US calls for restraint in Algerian protests


WASHINGTON – The US on Sunday called on Algerian security forces to show “restraint” during anti-government protests inspired by events in Egypt and neighboring Tunisia. The State Department said the rights of the Algerian people “must be respected,” after demonstrators fed up with President Abdelaziz Bouteflika’s regime clashed with police Sunday, a day after 2,000 protesters were confronted by 30,000 riot police.
“We note the ongoing protests in Algeria, and call for restraint on the part of the security services,” State Department spokesman Philip Crowley said in a statement.
“We reaffirm our support for the universal rights of the Algerian people, including assembly and expression,” he added. “These rights apply on the internet. Moreover, these rights must be respected.”
The National Coordination for Change and Democracy (CNCD), an umbrella group of Algerian opposition parties, civil society movements and unofficial unions, announced another major anti-government rally next weekend. The CNCD is demanding the immediate end to Bouteflika’s regime, citing the same problems of high unemployment, housing and soaring costs that inspired successful uprisings in Tunisia and Egypt.

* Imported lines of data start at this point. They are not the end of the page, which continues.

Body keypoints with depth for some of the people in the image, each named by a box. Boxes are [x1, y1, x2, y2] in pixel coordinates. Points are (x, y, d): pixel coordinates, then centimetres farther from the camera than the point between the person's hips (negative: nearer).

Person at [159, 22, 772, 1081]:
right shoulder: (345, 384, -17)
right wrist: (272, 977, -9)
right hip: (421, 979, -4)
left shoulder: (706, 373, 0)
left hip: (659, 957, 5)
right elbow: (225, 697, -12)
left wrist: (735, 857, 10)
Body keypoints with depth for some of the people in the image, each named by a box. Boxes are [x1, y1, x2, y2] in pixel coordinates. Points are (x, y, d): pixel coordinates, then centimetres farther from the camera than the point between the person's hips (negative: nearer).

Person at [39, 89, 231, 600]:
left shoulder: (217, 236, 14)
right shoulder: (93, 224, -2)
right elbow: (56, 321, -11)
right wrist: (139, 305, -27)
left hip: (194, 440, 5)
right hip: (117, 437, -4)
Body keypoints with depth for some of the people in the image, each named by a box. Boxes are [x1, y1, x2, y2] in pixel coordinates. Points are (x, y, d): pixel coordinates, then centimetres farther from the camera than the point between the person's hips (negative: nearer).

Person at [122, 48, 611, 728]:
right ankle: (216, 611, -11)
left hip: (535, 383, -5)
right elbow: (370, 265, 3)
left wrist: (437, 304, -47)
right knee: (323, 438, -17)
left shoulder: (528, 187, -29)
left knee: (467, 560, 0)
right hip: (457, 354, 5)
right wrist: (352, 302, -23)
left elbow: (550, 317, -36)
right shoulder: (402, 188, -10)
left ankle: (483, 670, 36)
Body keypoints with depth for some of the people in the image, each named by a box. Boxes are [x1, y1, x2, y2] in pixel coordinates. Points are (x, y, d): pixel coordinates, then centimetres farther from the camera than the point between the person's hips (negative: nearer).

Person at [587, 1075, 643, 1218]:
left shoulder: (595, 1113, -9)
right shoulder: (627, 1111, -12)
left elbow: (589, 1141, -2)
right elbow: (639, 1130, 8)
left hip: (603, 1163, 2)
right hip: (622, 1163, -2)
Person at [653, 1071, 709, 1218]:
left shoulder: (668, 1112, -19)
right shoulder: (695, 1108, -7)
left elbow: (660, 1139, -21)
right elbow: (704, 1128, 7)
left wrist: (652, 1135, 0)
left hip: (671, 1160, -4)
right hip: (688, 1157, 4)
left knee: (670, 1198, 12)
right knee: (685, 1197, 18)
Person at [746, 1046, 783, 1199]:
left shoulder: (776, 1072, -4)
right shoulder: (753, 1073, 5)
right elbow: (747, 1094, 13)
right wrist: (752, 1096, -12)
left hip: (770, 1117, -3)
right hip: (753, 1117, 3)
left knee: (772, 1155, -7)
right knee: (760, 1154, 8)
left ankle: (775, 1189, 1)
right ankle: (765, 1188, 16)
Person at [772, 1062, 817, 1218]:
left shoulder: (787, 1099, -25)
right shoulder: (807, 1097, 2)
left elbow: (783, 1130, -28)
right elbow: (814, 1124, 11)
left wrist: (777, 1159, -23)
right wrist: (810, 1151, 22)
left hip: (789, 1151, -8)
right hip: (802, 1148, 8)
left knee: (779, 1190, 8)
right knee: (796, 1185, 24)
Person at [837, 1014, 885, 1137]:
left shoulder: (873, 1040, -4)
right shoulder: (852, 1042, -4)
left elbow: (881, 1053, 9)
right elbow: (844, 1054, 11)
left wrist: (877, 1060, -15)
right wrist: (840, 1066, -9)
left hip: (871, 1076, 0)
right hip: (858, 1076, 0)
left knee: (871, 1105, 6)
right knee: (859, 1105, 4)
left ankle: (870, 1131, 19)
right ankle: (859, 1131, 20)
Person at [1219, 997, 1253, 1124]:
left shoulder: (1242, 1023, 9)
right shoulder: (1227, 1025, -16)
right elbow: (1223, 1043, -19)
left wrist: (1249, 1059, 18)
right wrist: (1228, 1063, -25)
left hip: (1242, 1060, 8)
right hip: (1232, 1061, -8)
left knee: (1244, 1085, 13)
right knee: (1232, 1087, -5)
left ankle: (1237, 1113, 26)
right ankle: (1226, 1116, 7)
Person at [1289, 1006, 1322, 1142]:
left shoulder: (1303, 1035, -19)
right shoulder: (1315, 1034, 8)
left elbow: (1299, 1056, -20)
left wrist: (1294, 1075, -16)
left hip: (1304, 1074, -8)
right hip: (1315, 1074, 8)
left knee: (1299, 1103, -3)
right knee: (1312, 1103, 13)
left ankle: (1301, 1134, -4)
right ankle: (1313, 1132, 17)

Like their counterparts in Tunisia and Egypt, the Algerian protesters have used Facebook and text messages to spread their call for change. Bouteflika, in power since 1999, has acted to curb price rises and promised political concessions, including pledging to lift a two-decade state of emergency, which the opposition says do not go far enough.
The 74-year-old leader was re-elected in 2004 and again in 2009 after revising the constitution to allow for an indefinite number of terms. Algerian human rights activists said 300 people had been arrested Saturday during demonstrations in three cities. But both the opposition and authorities later said all those arrested were subsequently freed.